KFC Uerdingen: Weinhart sieht gute Entwicklung

Geschäftsführer mit Mannschaft zufrieden

Autor: Simon Thijs Veröffentlicht: Mittwoch, 06.01.2021 | 09:34
Nikolas Weinhart vom KFC Uerdingen

Geschäftsführer Nikolas Weinhart kann zumindest über die sportliche Lage des KFC lachen. ©Imago images/Jörg Schüler

An sich klingen fünf Punkte Rückstand auf den Relegationsplatz für den KFC Uerdingen nach einer halbwegs guten Perspektive, doch durch viele Spielausfälle ist die Tabelle der 3. Liga wenig aussagekräftig. Mehrere Teams können noch an der Krefeldern vorbeiziehen.

Dennoch ist Geschäftsführer Nikolas Weinhart zufrieden mit der runderneuerten Elf. „Ich sehe eine Mannschaft, die sich seit Saisonbeginn von Spiel zu Spiel entwickelt hat und jetzt gut dasteht“, so der 38-Jährige in der „Westdeutschen Zeitung„.
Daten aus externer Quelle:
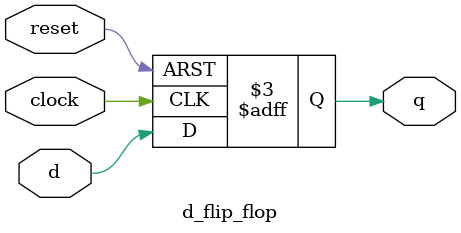
<source format=v>
module d_flip_flop(clock,reset,d,q);

input clock,reset,d;
output reg q;

always @(posedge clock or negedge reset)
	begin
	if(!reset)
		begin
		q <= 1'b0;
		end
	else
		begin
		q <= d;
		end
	end

endmodule

</source>
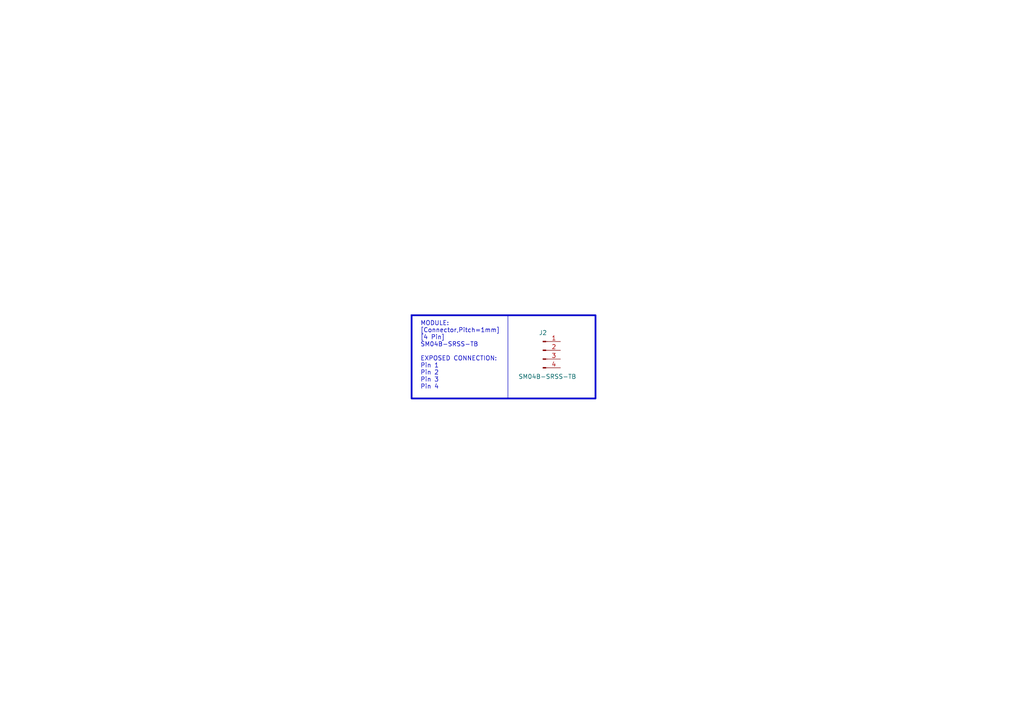
<source format=kicad_sch>
(kicad_sch (version 20230121) (generator eeschema)

  (uuid 459dc819-4c01-4586-a2d3-9de877cf30c0)

  (paper "A4")

  


  (rectangle (start 119.38 91.44) (end 147.32 115.57)
    (stroke (width 0) (type default))
    (fill (type none))
    (uuid a7853ffc-d6ea-464d-9675-4756780144e1)
  )
  (rectangle (start 119.38 91.44) (end 172.72 115.57)
    (stroke (width 0.5) (type default))
    (fill (type none))
    (uuid c69a52eb-f20a-4560-98fb-4498bf90432e)
  )

  (text "MODULE:\n[Connector,Pitch=1mm]\n[4 Pin]\nSM04B-SRSS-TB\n\nEXPOSED CONNECTION: \nPin 1\nPin 2\nPin 3\nPin 4"
    (at 121.92 113.03 0)
    (effects (font (size 1.27 1.27)) (justify left bottom))
    (uuid ee7a404a-13c7-42f6-aab6-167aa0ceb246)
  )

  (symbol (lib_id "Connector:Conn_01x04_Pin") (at 157.48 101.6 0) (unit 1)
    (in_bom yes) (on_board yes) (dnp no)
    (uuid 93b4ee4f-54a8-431e-ac83-481b2841b35b)
    (property "Reference" "J2" (at 157.48 96.52 0)
      (effects (font (size 1.27 1.27)))
    )
    (property "Value" "SM04B-SRSS-TB\n" (at 158.75 109.22 0)
      (effects (font (size 1.27 1.27)))
    )
    (property "Footprint" "" (at 157.48 101.6 0)
      (effects (font (size 1.27 1.27)) hide)
    )
    (property "Datasheet" "~" (at 157.48 101.6 0)
      (effects (font (size 1.27 1.27)) hide)
    )
    (pin "2" (uuid 4b98ce5e-fd0a-4b08-9d21-d2c38e0a3d4e))
    (pin "4" (uuid d3abb1c5-2d80-4564-814a-326e88d3e7c3))
    (pin "3" (uuid e24a582e-82f8-4923-9b1f-93f6811d9efe))
    (pin "1" (uuid cac53da0-a6ab-4691-a473-92bb81202e66))
    (instances
      (project "SM04B-SRSS-TB "
        (path "/459dc819-4c01-4586-a2d3-9de877cf30c0"
          (reference "J2") (unit 1)
        )
      )
    )
  )

  (sheet_instances
    (path "/" (page "1"))
  )
)

</source>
Die Entwicklung bezieht sich jedoch etwas einseitig auf die Defensivarbeit, schaut man auf die Zahlen. Hinter Dynamo Dresden haben die Seidenstädter die beste Abwehr, gemeinsam mit der SGD halten sie den Bestwert bei der Zahl der Zu-Null-Spiele (sieben).

Magdeburg als Prüfstein

Offensiv herrscht dagegen Flaute. 14 Tore in 17 Spielen bedeuten den letzten Platz in der Statistik der erzielten Treffer, denn der kommende Gegner 1. FC Magdeburg hat zwar erst 13 Tore, spielte aber auch erst 15 Partien.

So wird gerade das Duell mit dem Tabellenletzten zu einem entscheidenden Hinweis dafür, ob nach der Stabilisierung der Abwehr die Entwicklung wirklich weiter aufwärts geht. Die FCM-Abwehr zu knacken wird jedoch sehr schwer. Zum einen sind die Magdeburger ausgeruht, da ihr letztes Spiel vor Weihnachten ausfiel.
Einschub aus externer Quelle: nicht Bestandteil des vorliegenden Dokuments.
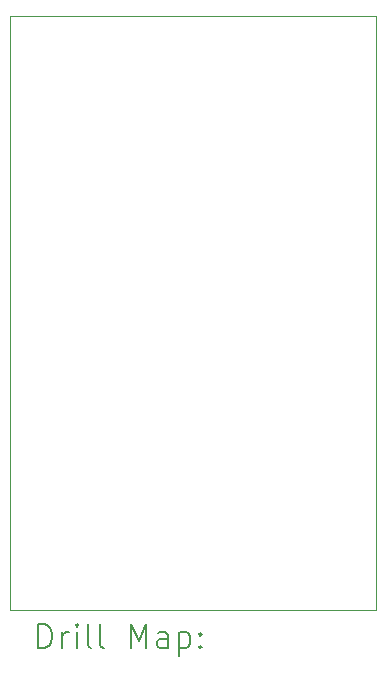
<source format=gbr>
%TF.GenerationSoftware,KiCad,Pcbnew,7.0.1-0*%
%TF.CreationDate,2023-07-16T16:48:49+03:00*%
%TF.ProjectId,HC2000-Modulator,48433230-3030-42d4-9d6f-64756c61746f,rev?*%
%TF.SameCoordinates,Original*%
%TF.FileFunction,Drillmap*%
%TF.FilePolarity,Positive*%
%FSLAX45Y45*%
G04 Gerber Fmt 4.5, Leading zero omitted, Abs format (unit mm)*
G04 Created by KiCad (PCBNEW 7.0.1-0) date 2023-07-16 16:48:49*
%MOMM*%
%LPD*%
G01*
G04 APERTURE LIST*
%ADD10C,0.100000*%
%ADD11C,0.200000*%
G04 APERTURE END LIST*
D10*
X25847000Y-20721200D02*
X25847000Y-15692000D01*
X25847000Y-15692000D02*
X28945800Y-15692000D01*
X28945800Y-15692000D02*
X28945800Y-20721200D01*
X28945800Y-20721200D02*
X25847000Y-20721200D01*
D11*
X26089619Y-21038724D02*
X26089619Y-20838724D01*
X26089619Y-20838724D02*
X26137238Y-20838724D01*
X26137238Y-20838724D02*
X26165809Y-20848248D01*
X26165809Y-20848248D02*
X26184857Y-20867295D01*
X26184857Y-20867295D02*
X26194381Y-20886343D01*
X26194381Y-20886343D02*
X26203905Y-20924438D01*
X26203905Y-20924438D02*
X26203905Y-20953010D01*
X26203905Y-20953010D02*
X26194381Y-20991105D01*
X26194381Y-20991105D02*
X26184857Y-21010152D01*
X26184857Y-21010152D02*
X26165809Y-21029200D01*
X26165809Y-21029200D02*
X26137238Y-21038724D01*
X26137238Y-21038724D02*
X26089619Y-21038724D01*
X26289619Y-21038724D02*
X26289619Y-20905390D01*
X26289619Y-20943486D02*
X26299143Y-20924438D01*
X26299143Y-20924438D02*
X26308667Y-20914914D01*
X26308667Y-20914914D02*
X26327714Y-20905390D01*
X26327714Y-20905390D02*
X26346762Y-20905390D01*
X26413428Y-21038724D02*
X26413428Y-20905390D01*
X26413428Y-20838724D02*
X26403905Y-20848248D01*
X26403905Y-20848248D02*
X26413428Y-20857771D01*
X26413428Y-20857771D02*
X26422952Y-20848248D01*
X26422952Y-20848248D02*
X26413428Y-20838724D01*
X26413428Y-20838724D02*
X26413428Y-20857771D01*
X26537238Y-21038724D02*
X26518190Y-21029200D01*
X26518190Y-21029200D02*
X26508667Y-21010152D01*
X26508667Y-21010152D02*
X26508667Y-20838724D01*
X26642000Y-21038724D02*
X26622952Y-21029200D01*
X26622952Y-21029200D02*
X26613428Y-21010152D01*
X26613428Y-21010152D02*
X26613428Y-20838724D01*
X26870571Y-21038724D02*
X26870571Y-20838724D01*
X26870571Y-20838724D02*
X26937238Y-20981581D01*
X26937238Y-20981581D02*
X27003905Y-20838724D01*
X27003905Y-20838724D02*
X27003905Y-21038724D01*
X27184857Y-21038724D02*
X27184857Y-20933962D01*
X27184857Y-20933962D02*
X27175333Y-20914914D01*
X27175333Y-20914914D02*
X27156286Y-20905390D01*
X27156286Y-20905390D02*
X27118190Y-20905390D01*
X27118190Y-20905390D02*
X27099143Y-20914914D01*
X27184857Y-21029200D02*
X27165809Y-21038724D01*
X27165809Y-21038724D02*
X27118190Y-21038724D01*
X27118190Y-21038724D02*
X27099143Y-21029200D01*
X27099143Y-21029200D02*
X27089619Y-21010152D01*
X27089619Y-21010152D02*
X27089619Y-20991105D01*
X27089619Y-20991105D02*
X27099143Y-20972057D01*
X27099143Y-20972057D02*
X27118190Y-20962533D01*
X27118190Y-20962533D02*
X27165809Y-20962533D01*
X27165809Y-20962533D02*
X27184857Y-20953010D01*
X27280095Y-20905390D02*
X27280095Y-21105390D01*
X27280095Y-20914914D02*
X27299143Y-20905390D01*
X27299143Y-20905390D02*
X27337238Y-20905390D01*
X27337238Y-20905390D02*
X27356286Y-20914914D01*
X27356286Y-20914914D02*
X27365809Y-20924438D01*
X27365809Y-20924438D02*
X27375333Y-20943486D01*
X27375333Y-20943486D02*
X27375333Y-21000629D01*
X27375333Y-21000629D02*
X27365809Y-21019676D01*
X27365809Y-21019676D02*
X27356286Y-21029200D01*
X27356286Y-21029200D02*
X27337238Y-21038724D01*
X27337238Y-21038724D02*
X27299143Y-21038724D01*
X27299143Y-21038724D02*
X27280095Y-21029200D01*
X27461048Y-21019676D02*
X27470571Y-21029200D01*
X27470571Y-21029200D02*
X27461048Y-21038724D01*
X27461048Y-21038724D02*
X27451524Y-21029200D01*
X27451524Y-21029200D02*
X27461048Y-21019676D01*
X27461048Y-21019676D02*
X27461048Y-21038724D01*
X27461048Y-20914914D02*
X27470571Y-20924438D01*
X27470571Y-20924438D02*
X27461048Y-20933962D01*
X27461048Y-20933962D02*
X27451524Y-20924438D01*
X27451524Y-20924438D02*
X27461048Y-20914914D01*
X27461048Y-20914914D02*
X27461048Y-20933962D01*
M02*

</source>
Zudem fehlen dem KFC Adriano Grimaldi und Dave Gnaase gesperrt. Grimaldi traf zwar erst einmal, dennoch war der Angreifer in den letzten Spielen von Beginn an dabei, ist als robuster Mann eine gute Anspielstation im Sechzehner. Gnaase wird als Antreiber vermisst werden.

Noch schwerer wiegen dürfte aber der Ausfall von Peter van Ooijen, der gegen den FCK früh verletzt runter musste. Der technisch starke Niederländer ist gerade auf engem Raum extrem wertvoll und kam nach seiner Verletzung zu Saisonbeginn immer besser in Fahrt.

Auch abseits des Platzes sind die Perspektiven wenig rosig. Ein Nachfolger für Investor Ponomarev steht noch nicht bereit, die Problematik mit den Trainingsplätzen ist in der schlechten Jahreszeit wieder akut und die Stadt zeigt sich (noch) nicht bereit, wieder Geld für die Erneuerung der Grotenburg bereitzustellen.